> _Text under study_:
________
# Spicy Glazed Turkey Breast



## norgeskog (Jan 7, 2005)

I was organizing/cleaning out recipe box and found this I had not made for years.  It serves 4-5 and I live alone, but wanted to pass it on before I dumped.

SPICED GLAZED TURKEY BREAST ROAST

1 fresh turkey breast, about 3 pounds
1 each 12 ounce jar of Apricot {reserves
1 each 8 ounce bottle Russian Salad Dressing
1 each envelope Dry  Onion Soup Mix

Heat oven to 325.  Mix preserves, salad dressing, and soup mix in a small bowl.  Place turkey breast in a shallow baking pan and pour 1/3 of the mixture over the turkey.  Bake uncovered 40 minutes,  Pour another 1/3 of the glaze over the roast and bake until done (check cooking instructions on package) or thermometer 165-170 degree or approximately 30-45 minutes.  Warm remaining glaze and serve for dipping or refrigerate and use for other meals.


----------



## lyndalou (Jan 8, 2005)

Looks great! We love turkey, I've already printed this one.Thanks.


----------



## Audeo (Jan 8, 2005)

Hmmm....  That DOES look good!

Thank you, norgeskog!


----------



## norgeskog (Jan 8, 2005)

Audeo said:
			
		

> Hmmm....  That DOES look good!
> 
> Thank you, norgeskog!



My pleasure guys. There will be more as I am cleaning out my recipe index of notes, written ones and cut from newspapers.  I no longer use them but in hopes that someone here will, I will post.  I have always had compliments on this turkey breast.  A couple of times I prepared it on my farberware rotisserie, and it was great that way too.


----------



## Chief Longwind Of The North (Jan 8, 2005)

I love Russian Dressing, and Apricots.  The seasonings will cut the sweetness of the other two ingrediants.  This looks like something I'm going to have to try.  But I'll try it on a roasted chicken first.  Thanks.

Seeeeeya; Goodweed of the North


----------



## lyndalou (Jan 9, 2005)
________
> _Provided information_:
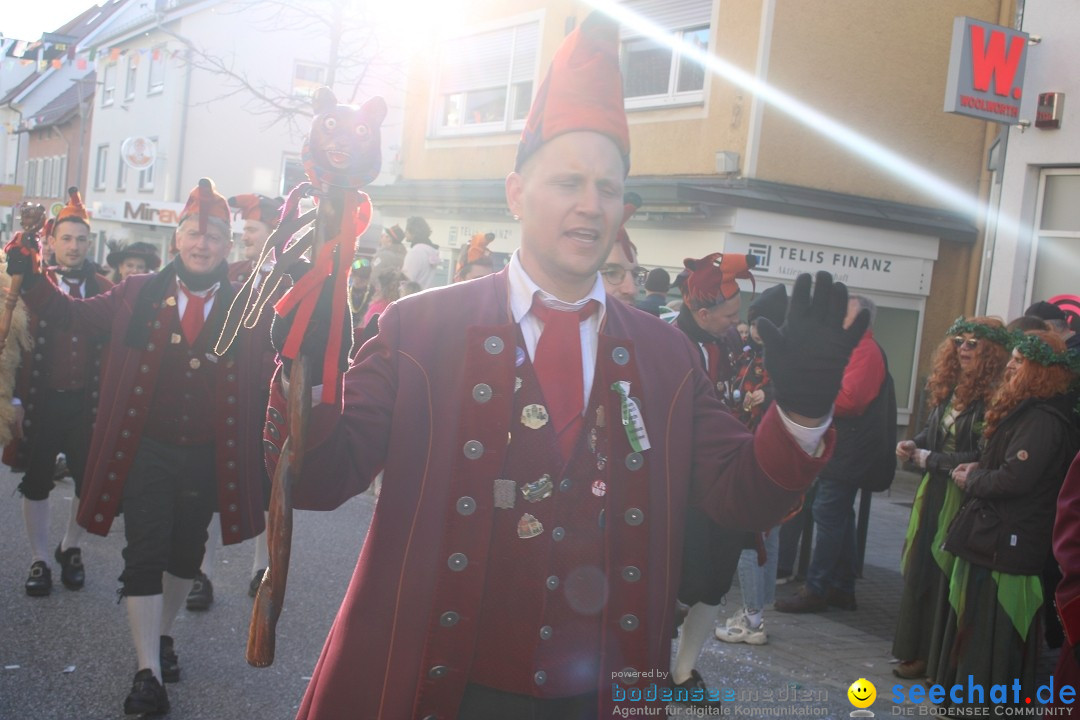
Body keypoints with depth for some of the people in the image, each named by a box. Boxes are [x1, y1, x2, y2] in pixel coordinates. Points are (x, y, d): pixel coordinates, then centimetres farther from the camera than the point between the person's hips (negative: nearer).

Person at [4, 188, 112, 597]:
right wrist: (15, 400, -9)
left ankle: (71, 549, 31)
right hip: (41, 401, -1)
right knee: (36, 482, 8)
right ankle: (40, 559, 22)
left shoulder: (104, 291, 2)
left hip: (88, 402, 1)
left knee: (89, 481, 9)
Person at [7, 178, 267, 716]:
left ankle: (161, 635, 40)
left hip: (208, 456, 1)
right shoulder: (139, 295, 0)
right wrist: (29, 277, -8)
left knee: (185, 553, 17)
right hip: (147, 449, -1)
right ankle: (149, 672, 6)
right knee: (144, 556, -2)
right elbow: (73, 314, 4)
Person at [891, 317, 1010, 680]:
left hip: (964, 499, -7)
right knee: (921, 571, 11)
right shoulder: (949, 388, 9)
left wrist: (930, 459, -11)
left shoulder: (993, 398, -15)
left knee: (947, 577, 0)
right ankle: (919, 651, 23)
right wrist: (913, 445, 0)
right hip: (934, 492, 7)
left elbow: (982, 458, -19)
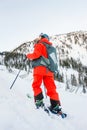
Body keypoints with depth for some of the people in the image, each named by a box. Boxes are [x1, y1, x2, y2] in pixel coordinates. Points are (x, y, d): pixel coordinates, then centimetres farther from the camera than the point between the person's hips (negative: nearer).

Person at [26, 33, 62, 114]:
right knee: (51, 88, 1)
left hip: (40, 68, -6)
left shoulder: (40, 45, 3)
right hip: (48, 70, 7)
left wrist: (28, 56, 5)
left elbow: (36, 54, -12)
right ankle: (55, 105, -6)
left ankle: (39, 101, -11)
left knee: (36, 85, 2)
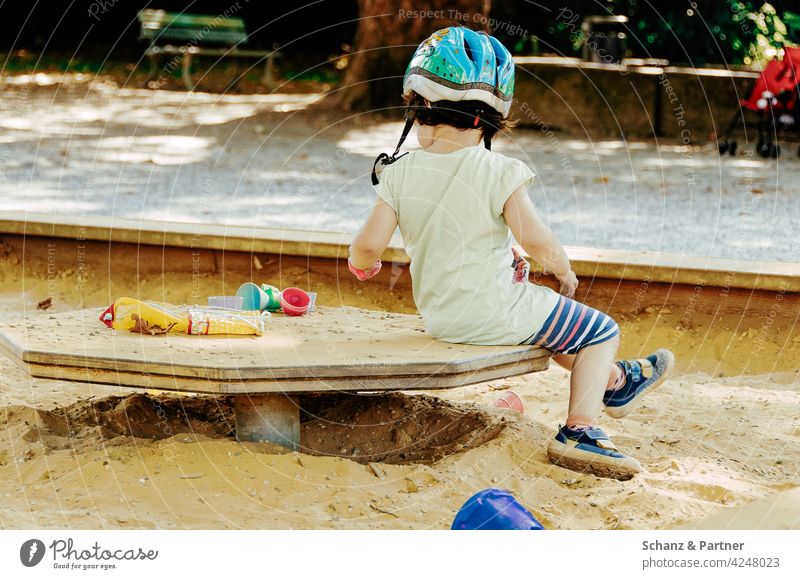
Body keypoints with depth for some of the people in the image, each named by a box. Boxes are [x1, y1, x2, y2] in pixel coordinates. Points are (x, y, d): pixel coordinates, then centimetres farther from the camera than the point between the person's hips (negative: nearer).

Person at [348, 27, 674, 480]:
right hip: (498, 313, -6)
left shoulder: (399, 174, -7)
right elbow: (537, 241, -19)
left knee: (551, 323, 34)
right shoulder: (499, 173, -19)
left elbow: (368, 246, -7)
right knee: (602, 332, 12)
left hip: (438, 317, 7)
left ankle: (615, 383, 50)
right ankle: (580, 430, 3)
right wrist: (565, 271, 3)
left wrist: (361, 265, 18)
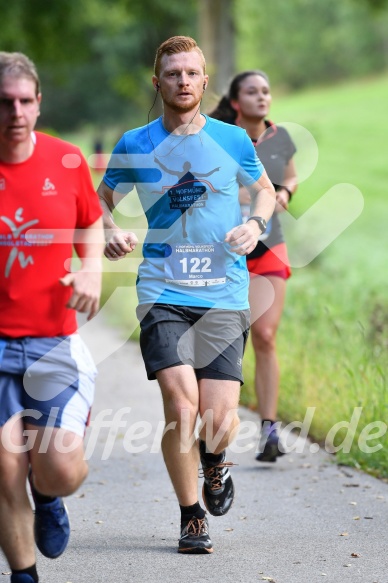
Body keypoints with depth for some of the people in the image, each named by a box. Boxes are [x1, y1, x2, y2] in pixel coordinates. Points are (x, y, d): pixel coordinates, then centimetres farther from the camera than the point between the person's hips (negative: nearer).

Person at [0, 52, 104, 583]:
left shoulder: (67, 161, 0)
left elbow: (90, 226, 17)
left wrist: (92, 270, -2)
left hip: (54, 339, 1)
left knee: (62, 472, -10)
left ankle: (47, 497, 28)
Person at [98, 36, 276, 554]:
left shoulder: (233, 140, 5)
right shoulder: (135, 145, 4)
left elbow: (265, 190, 20)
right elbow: (101, 200, 15)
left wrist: (255, 225, -1)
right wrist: (111, 234, -7)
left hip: (224, 295, 1)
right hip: (163, 293, 0)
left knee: (219, 420, -8)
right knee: (181, 405, -16)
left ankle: (213, 461, 31)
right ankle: (191, 516, 6)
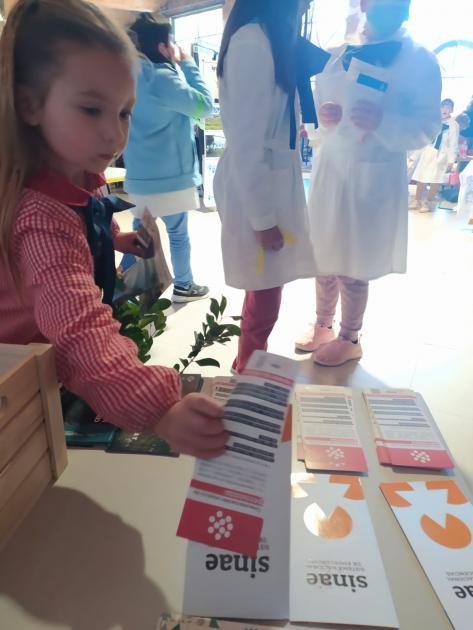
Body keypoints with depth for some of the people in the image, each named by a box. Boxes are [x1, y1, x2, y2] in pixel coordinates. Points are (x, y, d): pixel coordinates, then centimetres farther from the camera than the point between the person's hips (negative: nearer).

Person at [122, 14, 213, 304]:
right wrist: (189, 65, -2)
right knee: (178, 233, 5)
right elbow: (204, 105, -12)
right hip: (168, 174, -8)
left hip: (140, 173, 8)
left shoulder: (134, 76, 10)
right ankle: (184, 287, 18)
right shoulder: (162, 77, -17)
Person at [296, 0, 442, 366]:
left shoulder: (420, 61, -3)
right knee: (324, 259, 7)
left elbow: (427, 128, -8)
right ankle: (323, 327, 28)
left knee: (354, 267, 0)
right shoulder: (338, 56, 11)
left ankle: (350, 340, 21)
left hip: (375, 177, -4)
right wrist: (323, 115, -9)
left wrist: (382, 122, -25)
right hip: (329, 170, 4)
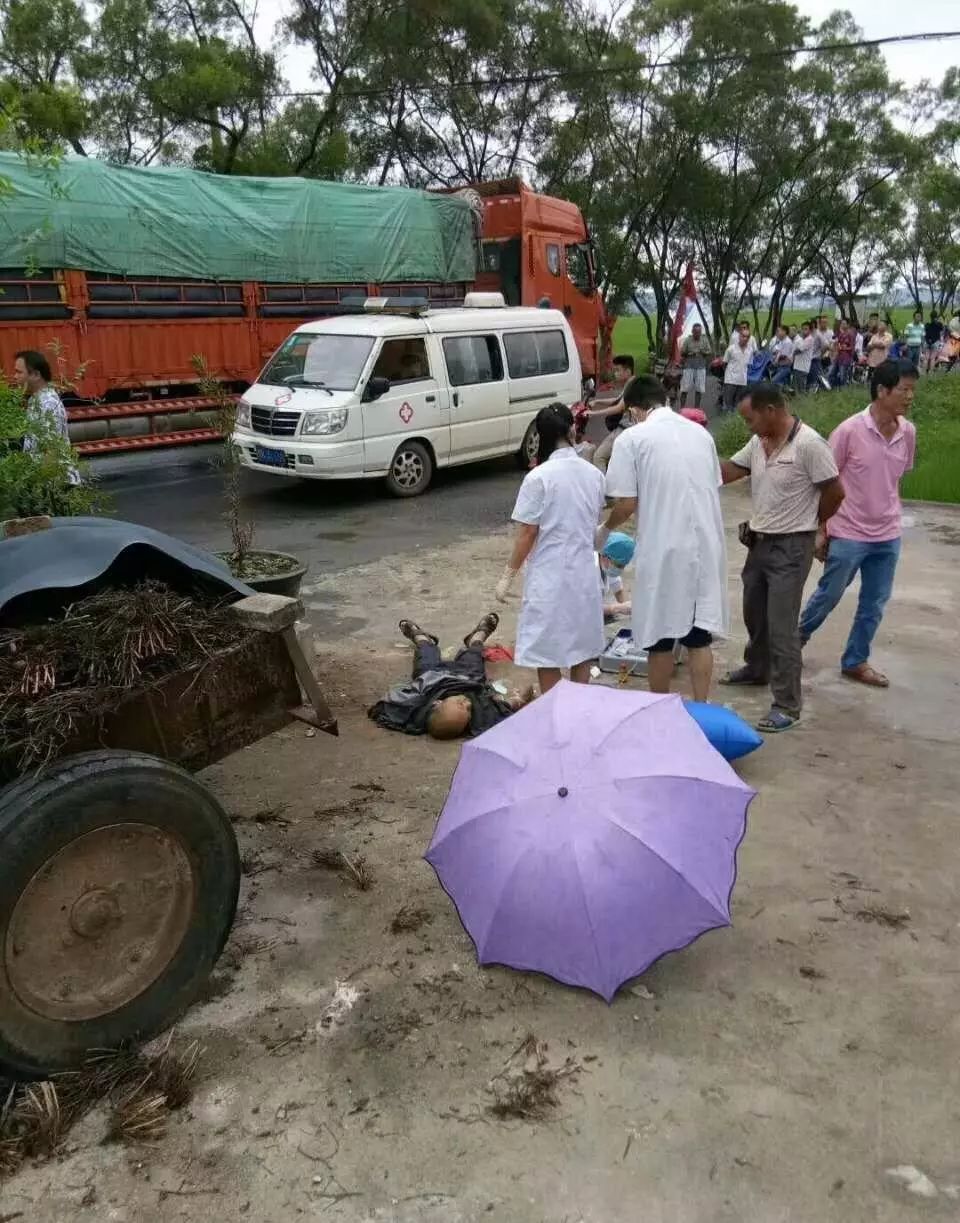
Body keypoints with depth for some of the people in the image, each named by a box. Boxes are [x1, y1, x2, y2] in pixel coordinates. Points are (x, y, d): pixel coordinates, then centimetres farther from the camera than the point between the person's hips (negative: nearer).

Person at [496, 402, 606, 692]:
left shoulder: (538, 477, -15)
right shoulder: (594, 473, 2)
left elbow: (526, 534, -12)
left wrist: (508, 576, -3)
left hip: (550, 576, -6)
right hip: (585, 572, 6)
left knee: (548, 656, 5)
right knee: (581, 648, 17)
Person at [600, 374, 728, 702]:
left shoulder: (633, 438, -6)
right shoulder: (701, 433, 10)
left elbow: (627, 503, -8)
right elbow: (714, 489, 15)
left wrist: (605, 529, 11)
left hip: (664, 549, -5)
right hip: (706, 544, 5)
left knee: (661, 637, 9)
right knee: (700, 635, 12)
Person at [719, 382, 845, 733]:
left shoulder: (809, 444, -19)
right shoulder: (758, 442, 4)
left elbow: (835, 492, -13)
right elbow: (727, 471, 11)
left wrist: (807, 521, -1)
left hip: (791, 547, -8)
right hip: (759, 542, 8)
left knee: (781, 626, -6)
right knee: (754, 613, 23)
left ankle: (787, 705, 2)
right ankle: (757, 668, 46)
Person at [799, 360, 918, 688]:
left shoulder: (908, 432, 0)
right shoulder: (849, 430, -15)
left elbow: (897, 479, 12)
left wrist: (891, 518, 15)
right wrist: (820, 530, -8)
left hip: (887, 537, 5)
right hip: (848, 534, -5)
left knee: (874, 606, 12)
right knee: (828, 595, 10)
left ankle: (856, 662, 28)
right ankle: (797, 637, 36)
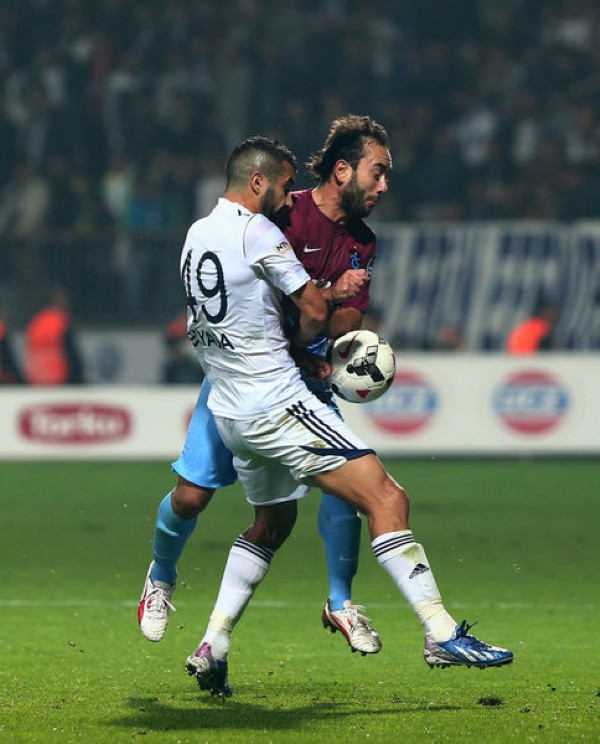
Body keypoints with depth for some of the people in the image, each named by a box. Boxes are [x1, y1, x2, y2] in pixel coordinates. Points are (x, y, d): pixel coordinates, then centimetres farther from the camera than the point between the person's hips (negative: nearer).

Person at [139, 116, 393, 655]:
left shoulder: (362, 243, 4)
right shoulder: (281, 216, -15)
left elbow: (348, 319, -2)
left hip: (305, 376, 4)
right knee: (191, 496, -5)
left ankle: (341, 603, 2)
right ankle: (161, 580, 26)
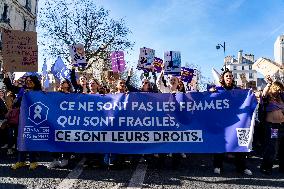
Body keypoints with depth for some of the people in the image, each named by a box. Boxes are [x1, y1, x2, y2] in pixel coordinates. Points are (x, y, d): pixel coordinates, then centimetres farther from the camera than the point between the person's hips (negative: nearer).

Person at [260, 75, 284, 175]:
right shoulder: (268, 97, -4)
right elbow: (264, 94, -25)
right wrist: (269, 84, -40)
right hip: (272, 125, -7)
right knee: (271, 148, -5)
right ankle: (266, 167, 7)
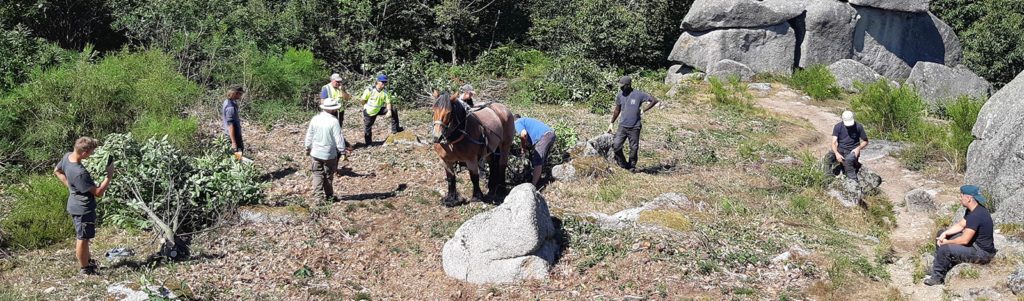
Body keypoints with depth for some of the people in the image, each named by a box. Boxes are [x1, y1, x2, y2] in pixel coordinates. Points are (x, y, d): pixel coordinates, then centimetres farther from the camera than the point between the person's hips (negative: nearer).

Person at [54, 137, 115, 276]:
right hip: (83, 209, -9)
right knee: (83, 238, 10)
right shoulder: (80, 173, -35)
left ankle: (89, 260, 44)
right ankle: (84, 268, 28)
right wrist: (109, 176, -22)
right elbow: (98, 192, -28)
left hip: (75, 205, 9)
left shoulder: (67, 156, -9)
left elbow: (57, 171, 14)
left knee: (82, 237, 26)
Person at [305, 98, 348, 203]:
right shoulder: (334, 121, -18)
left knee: (317, 173, 10)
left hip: (315, 152, 3)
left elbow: (309, 135, 6)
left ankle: (318, 194, -1)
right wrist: (343, 151, -4)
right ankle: (328, 195, 22)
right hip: (329, 154, -3)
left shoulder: (314, 119, -2)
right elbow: (339, 138, -16)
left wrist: (308, 148, 19)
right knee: (328, 175, 12)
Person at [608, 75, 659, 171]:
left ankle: (632, 167, 19)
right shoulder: (620, 95, 4)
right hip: (623, 126, 3)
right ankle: (623, 164, 12)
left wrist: (643, 110, -9)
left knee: (633, 149, 2)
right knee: (616, 146, -8)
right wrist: (612, 123, 20)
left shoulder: (639, 94, -8)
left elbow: (654, 100, -6)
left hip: (634, 127, -3)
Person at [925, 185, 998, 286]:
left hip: (982, 253, -11)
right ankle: (937, 266, 16)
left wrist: (946, 242, -14)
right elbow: (960, 225, 13)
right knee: (941, 234, 13)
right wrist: (945, 234, -3)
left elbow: (964, 240, -29)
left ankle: (938, 277, -6)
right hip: (974, 242, 11)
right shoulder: (972, 210, 3)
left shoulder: (976, 215, -29)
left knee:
________
In the turkey breast recipe thread, how long is the turkey baked uncovered before the second third of the glaze goes on?

40 minutes.